Cloud GPUs

machine learning by the hour

Posted by on April 01, 2019 · 3 mins read

After confirming that my old laptop was not a machine-learning powerhouse, I decided to return to Google Cloud Platform (GCP) to rent access to a GPU-powered server. I also wanted to see how GCP had evolved since I’d last used GKE in 2017. For this, I followed the Server setup tutorial at Fast AI.

GCloud CLI on Windows

Using the WSL to run a Ubuntu Bash terminal, you can install and configure the GCloud CLI:

# Create environment variable for correct distribution
export CLOUD_SDK_REPO="cloud-sdk-$(lsb_release -c -s)"

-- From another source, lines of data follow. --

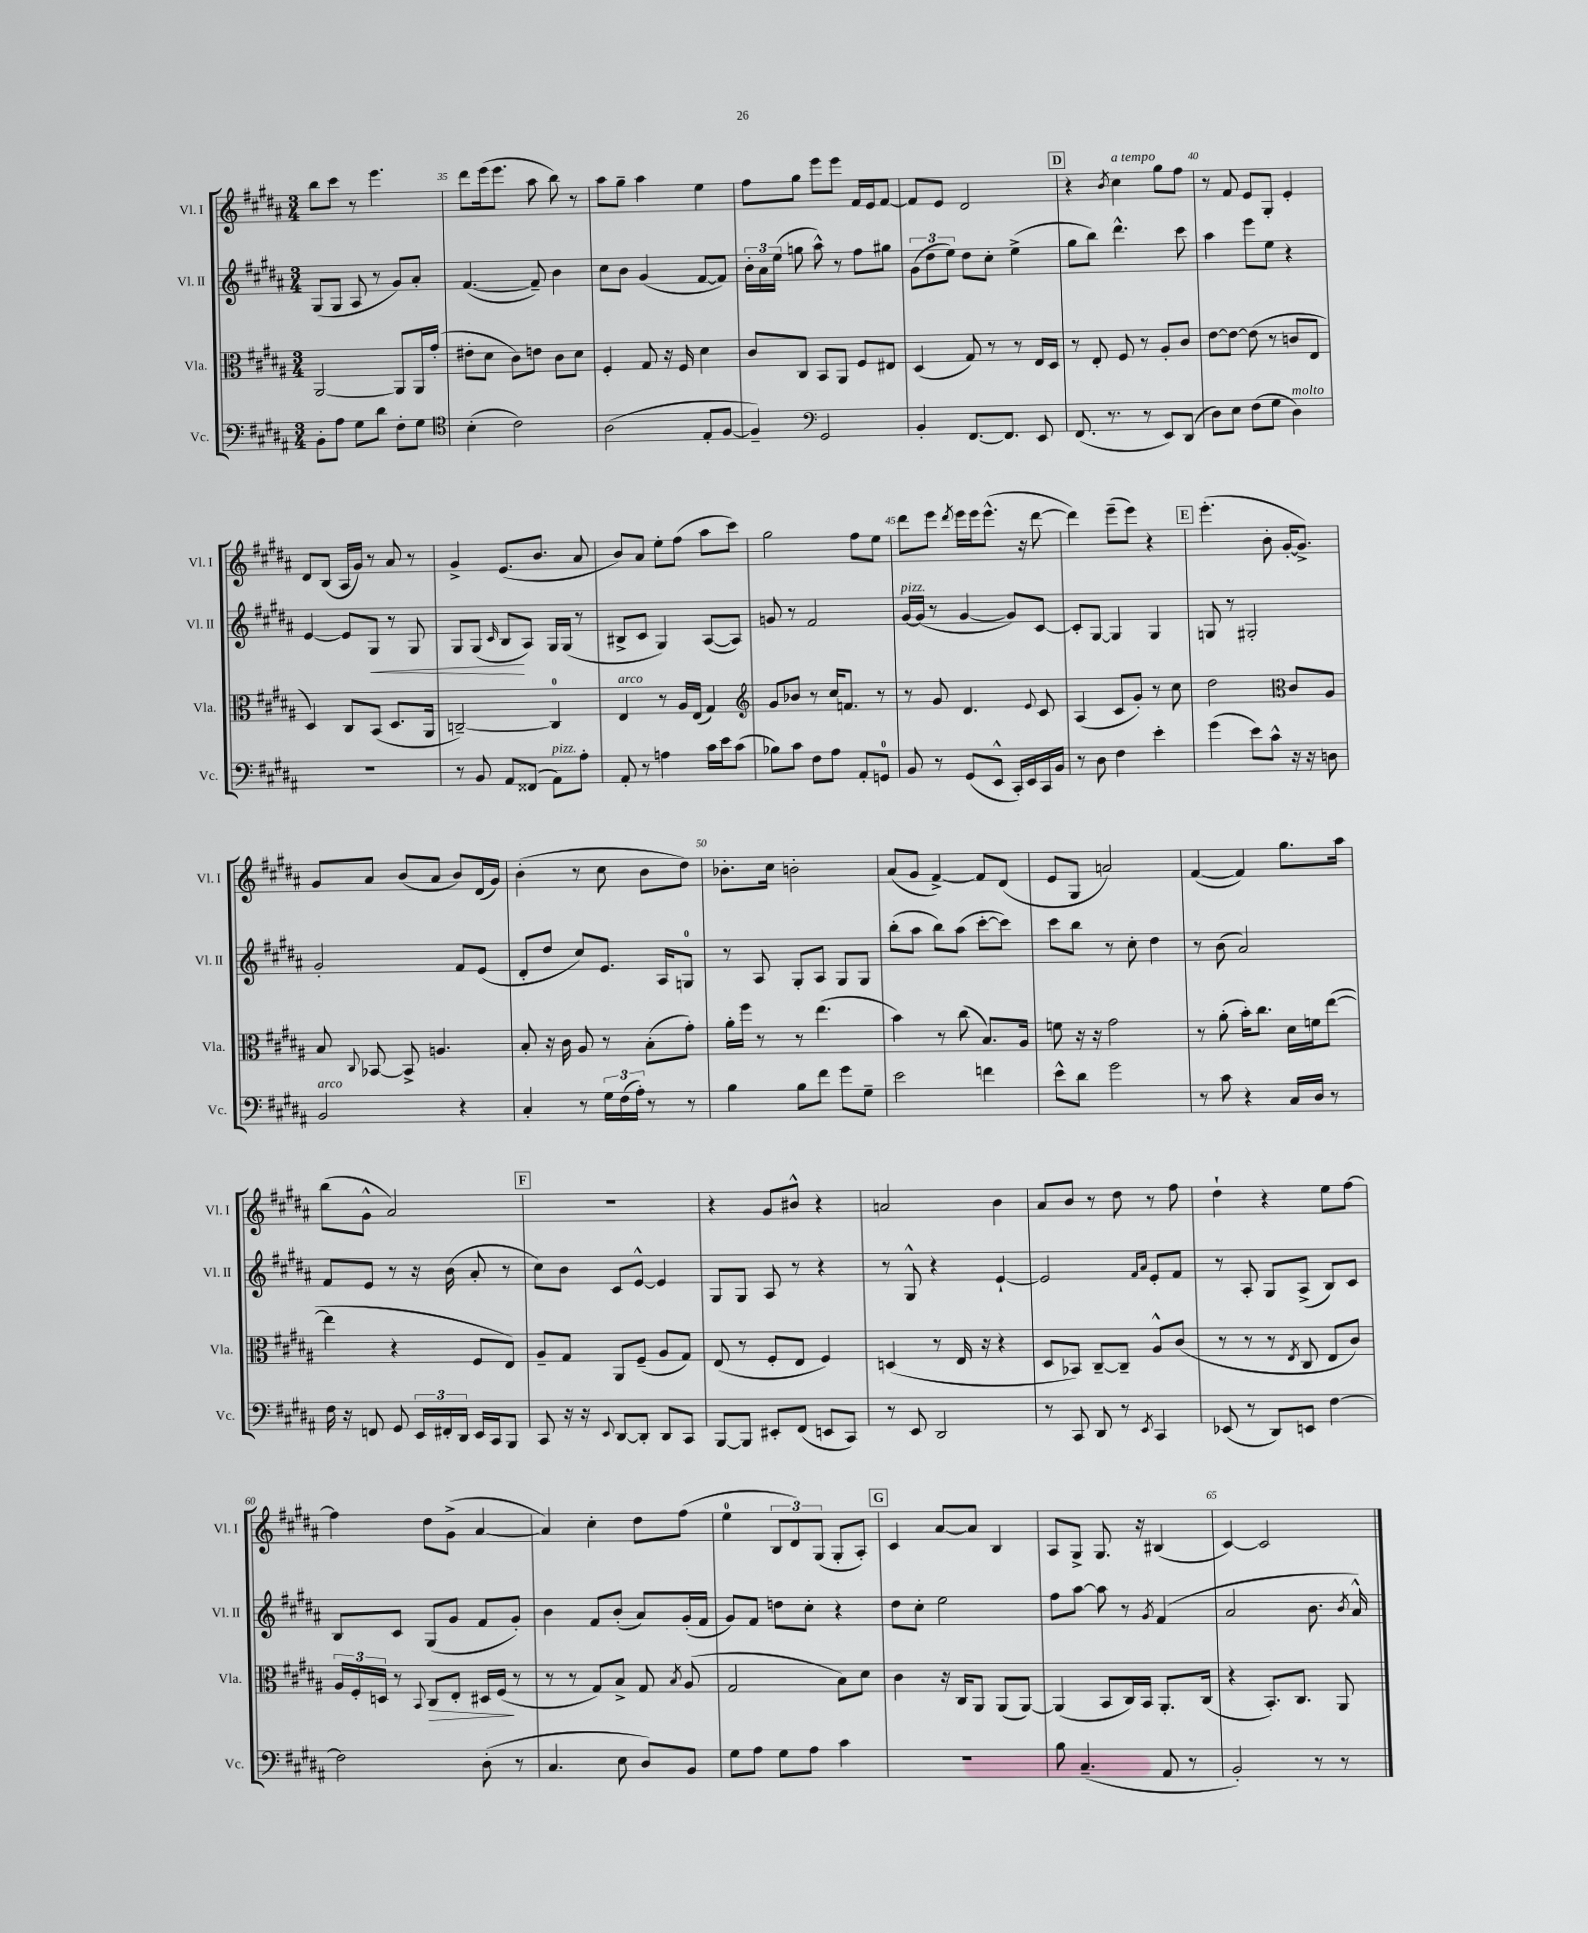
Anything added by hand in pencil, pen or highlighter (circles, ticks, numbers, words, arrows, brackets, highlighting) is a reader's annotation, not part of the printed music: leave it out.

**kern	**kern	**kern	**kern
*staff4	*staff3	*staff2	*staff1
*clefF4	*clefC3	*clefG2	*clefG2
*k[f#c#g#d#a#]	*k[f#c#g#d#a#]	*k[f#c#g#d#a#]	*k[f#c#g#d#a#]
*M3/4	*M3/4	*M3/4	*M3/4
8BB'	[2AA#	(8G#	8bb
8A#	.	8G#	8ccc#
8G#	.	8A#	8r
8d#	.	8r	4.eee
8F#'	8AA#]	8g#)	.
8G#	16AA#	8a#'	.
.	(16g#'	.	.
=	=	=	=
*clefC4	*	*	*
(4B'	8e#'	([4.f#	8ddd#
.	8d#	.	(16eee
.	.	.	8.eee
2c#)	8c#)	.	.
.	8e	8f#~])	8aa#
.	8c#	4b	8bb)
.	8d#	.	8r
=	=	=	=
(2A#	4F#'	8cc#	8aa#
.	.	8b	8gg#~
.	8G#	(4g#	4aa#
.	16r	.	.
.	16F#	.	.
8E'	4d#	[8f#	4ee
[8F#	.	8f#])	.
=	=	=	=
4F#~])	8c#	24b'	8ff#
.	.	24a#	.
.	.	(24ee	.
.	8C#	8gg	8gg#
*clefF4	*	*	*
2GG#	8BB	8aa#^^)	8eee
.	8AA#	8r	8eee
.	8F#	8ff#	16f#
.	.	.	16e
.	8E#	8gg#	[8f#
=	=	=	=
4BB'	(4D#	(12g#	8f#]
.	.	12dd#	.
.	.	.	8e
.	.	12ee)	.
[8.FF#	8G#)	8dd#	2d#
.	8r	8cc#'	.
8.FF#]	.	.	.
.	8r	(4ee^	.
8EE	16E	.	.
.	16D#	.	.
=	=	=	=
(8.FF#	8r	8gg#	4r
.	8E'	8bb)	.
8.r	.	.	.
.	.	.	8qb
.	8F#	4.ddd#^^	4cc#
8r	8r	.	.
8EE)	8A#'	.	8gg#
(8DD#	8c#	8ccc#	8ff#
=	=	=	=
8D#)	[8e	4aa#	8r
8E	8e_	.	8f#
(8F#	(8e]	8eee	8e
8G#	8r	8ee	8G#'
4D#)	8c	4r	4e'
.	8E	.	.
=	=	=	=
2.r	4D#)	[4e	8d#
.	.	.	(8B
.	8C#	8e]	16A#
.	.	.	16g#)
.	(8BB	8G#	8r
.	8.D#	8r	8a#
.	.	8G#	8r
.	16AA#	.	.
=	=	=	=
8r	[2C~)	8G#	4g#^
8BB	.	(8G#	.
.	.	16qqc#	.
8AA#	.	8B	(8.e
(8FF##	.	8A#)	.
.	.	.	8.b
8AA#)	4C]	16G#	.
.	.	(16G#	.
8A#'	.	8r	8a#
=	=	=	=
8AA#'	4E	8B#^	8b)
8r	.	8c#	8a#
4A	8r	4G#)	8ee'
.	16A#	.	(8ff#
.	(16E	.	.
16c#	4G#)	([8A#	8aa#
16e	.	.	.
(8c#	.	8A#])	8ccc#)
=	=	=	=
*	*clefG2	*	*
8B-)	8g#	8g	2gg#
8c#	8b-	8r	.
8F#	8r	2f#	.
8A#	16cc#	.	.
.	8.f	.	.
8AA#'	.	.	8ff#
8GG	8r	.	8ee
=	=	=	=
8BB	8r	[16g#	8ddd#
.	.	(16g#]	.
8r	8g#	8r	8eee
.	.	.	8qddd#
(8GG#	4.d#	[4g#	16eee
.	.	.	16eee
8EE^^	.	.	(8.eee^^
16CC#')	.	8g#])	.
16EE	.	.	16r
.	8qqe	.	.
16CC#	8c#	[8c#	[8ddd#
16BB	.	.	.
=	=	=	=
8r	(4A#	8c#']	4ddd#])
8D#	.	[8G#	.
4F#	8c#	4G#]	(8eee~
.	8g#')	.	8eee)
4e'	8r	4G#	4r
.	8cc#	.	.
=	=	=	=
(4g#	2dd#	8G	(4.eee'
.	.	8r	.
8e)	.	2G#'	.
8c#^^	.	.	8b'
*	*clefC3	*	*
16r	8c#	.	[16g#'
16r	.	.	8.g#^])
8D	8A#	.	.
=	=	=	=
2BB	8B	2g#'	8g#
.	8qqC#	.	.
.	[8BB-	.	8a#
.	8BB-^]	.	(8b
.	4.A	.	8a#
4r	.	8f#	8b)
.	.	(8e	(16d#
.	.	.	16g#)
=	=	=	=
4C#'	8B'	8d#'	(4b'
.	16r	8dd#	.
.	16c#	.	.
8r	8A#	8cc#)	8r
24G#	8r	8.e	8cc#
(24F#	.	.	.
24A#')	.	.	.
8r	(8B'	.	8b
.	.	16A#	.
8r	8g#')	8G	8dd#)
=	=	=	=
4B	16a#'	8r	8.b-'
.	16ff#	.	.
.	8r	8A#	.
.	.	.	16cc#
8B	8r	8G#'	2b'
8f#	(4.ee	8A#	.
8g#	.	8G#	.
8G#~	.	8G#	.
=	=	=	=
2e	4b)	(8bb'	(8a#
.	.	8aa#	8g#
.	8r	8bb)	[4f#^)
.	(8cc#	(8aa#	.
4f	8.B)	[8ccc#'	8f#]
.	.	8ccc#])	(8d#
.	16A#	.	.
=	=	=	=
8e^^	8f	8ccc#	8e
8d#	16r	8bb	8G#
.	16r	.	.
2g#	2g#	8r	2a)
.	.	8cc#'	.
.	.	4dd#	.
=	=	=	=
8r	8r	8r	([4f#
8c#	(8a#'	(8b	.
4r	16b')	2a#)	4f#])
.	8.cc#	.	.
16C#	16d#	.	8.gg#
16D#	16f	.	.
8r	([8ee	.	.
.	.	.	16aa#
=	=	=	=
16F#	4ee]	8f#	(8bb
16r	.	.	.
8FF	.	8e	8g#^^
8GG#	4r	8r	2a#)
24EE	.	16r	.
24FF#'	.	.	.
.	.	(16b	.
24DD#	.	.	.
16EE	8F#	8a#'	.
16CC#	.	.	.
8BBB	8E)	8r	.
=	=	=	=
8CC#	8A#~	8cc#)	2.r
16r	8G#	8b	.
16r	.	.	.
8qqEE	.	.	.
[8DD#	8AA#	8c#	.
8DD#']	(8F#~	[8e^^	.
8DD#	8A#	4e]	.
8CC#	8G#)	.	.
=	=	=	=
[8BBB	(8E	8G#	4r
8BBB]	8r	8G#	.
8EE#'	8F#'	8A#	8g#
(8FF#	8E	8r	8b#^^
8EE	4F#)	4r	4r
8CC#)	.	.	.
=	=	=	=
8r	(4D	8r	2a
8EE	.	8G#^^	.
2DD#	8r	4r	.
.	16E	.	.
.	16r	.	.
.	4r	[4e`	4b
=	=	=	=
8r	8D#	2e]	8a#
8CC#	8BB-)	.	8b
8DD#	[8C#~	.	8r
8r	8C#~]	.	8dd#
.	.	16qqf#	.
8qEE	.	16qqa#	.
4CC#	8A#^^	8e'	8r
.	(8c#	8f#	8ff#
=	=	=	=
(8EE-	8r	8r	4dd#`
8r	8r	8A#'	.
8DD#)	8r	8G#	4r
.	8qE	.	.
8EE	8C#	(8A#^	.
[4F#	8E	8B)	8ee
.	8c#)	8c#	[8ff#
=	=	=	=
2F#]	24A#	8B	4ff#]
.	24F#'	.	.
.	24D	.	.
.	8r	8c#	.
.	8qqBB	.	.
.	8C#	(8G#	8dd#
.	8E'	8g#	(8g#^
(8D#'	16D#	8f#	[4a#
.	(16F#	.	.
8r	8r	8g#')	.
=	=	=	=
4.C#	8r	4b	4a#])
.	8r	.	.
.	8G#)	8f#	4cc#'
8E	8B^	(8b'	.
8D#)	8G#	8a#)	8dd#
.	8qB	.	.
8BB	(8A#	(16g#'	(8ff#
.	.	16f#	.
=	=	=	=
8G#	2G#	8g#)	4ee
8A#	.	8f#	.
8G#	.	8dd	12B
.	.	.	12d#)
8A#	.	8cc#'	.
.	.	.	(12G#
4c#	8B)	4r	8G#'
.	8d#	.	8A#')
=	=	=	=
2.r	4c#	8dd#	4c#
.	.	8cc#'	.
.	16r	2ee	[8a#
.	16C#	.	.
.	8AA#	.	8a#]
.	(8AA#	.	4B
.	[8AA#)	.	.
=	=	=	=
8B	(4AA#]	8ff#	8A#
(4.C#~	.	[8aa#	8G#^
.	8BB	8aa#]	8.G#
.	16C#)	8r	.
.	16BB	.	16r
.	.	8qg#	.
8AA#	8.AA#'	(4f#	(4B#
8r	.	.	.
.	(16C#	.	.
=	=	=	=
2BB')	4r	2a#	[4c#)
.	8.BB')	.	2c#]
.	8.C#	.	.
8r	.	8.b	.
8r	8AA#	.	.
.	.	8qb	.
.	.	16a#^^)	.
==	==	==	==
*-	*-	*-	*-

# Add the Cloud SDK distribution URI as a package source
echo "deb http://packages.cloud.google.com/apt $CLOUD_SDK_REPO main" | sudo tee -a /etc/apt/sources.list.d/google-cloud-sdk.list

# Import the Google Cloud Platform public key
curl https://packages.cloud.google.com/apt/doc/apt-key.gpg | sudo apt-key add -

# Update the package list and install the Cloud SDK
sudo apt-get update && sudo apt-get install google-cloud-sdk

# Then init gcloud, including login via browser for token
gcloud init

GCloud Project Creation

Creating project can be done via the CLI or GCP admin console as shown here:

Once the new project is created, one can select it in gcloud with:

gcloud config set project fastai-12345

Replace fastai-12345 above with your own project ID.

GPU Instance on GCP

Creating an GPU-enabled instance in this new project to run ML notebooks can be done with:

gcloud compute instances create my-fastai-instance \
        --zone="us-west2-b" \
        --image-family="pytorch-latest-gpu" \
        --image-project=deeplearning-platform-release \
        --maintenance-policy=TERMINATE \
        --accelerator="type=nvidia-tesla-p4,count=1" \
        --machine-type=n1-highmem-8 \
        --boot-disk-size=200GB \
        --metadata="install-nvidia-driver=True" \
        --preemptible

By default, GPU instances are limited to 0, so you’ll probably need to increase the limit to 1:

If so, you can request an increase in the GCP Console as shown by filtering for:

Then increasing on the right:

In my case, the request was approved via GCP Support in a few hours. I was then

Once the instance is running, I can login (SSH keypair created if needed):

After a few pulling a few updates via git and conda, I was able to view the Jupyter Notebook in my browser, via the port forward to the GPU instance:

Pytorch CPU/GPU Test

Following my previous test on the laptop, I reran the CPU/GPU Pytorch test on this cloud instance:

Clearly, the CPU performance of this cloud instance (389 ms) destroys my old laptop (10.3 sec). As well, this GCP instance has does not error out when the CUDA GPU routines are tested. Even better, I can stop the instance when not in use. Very nice!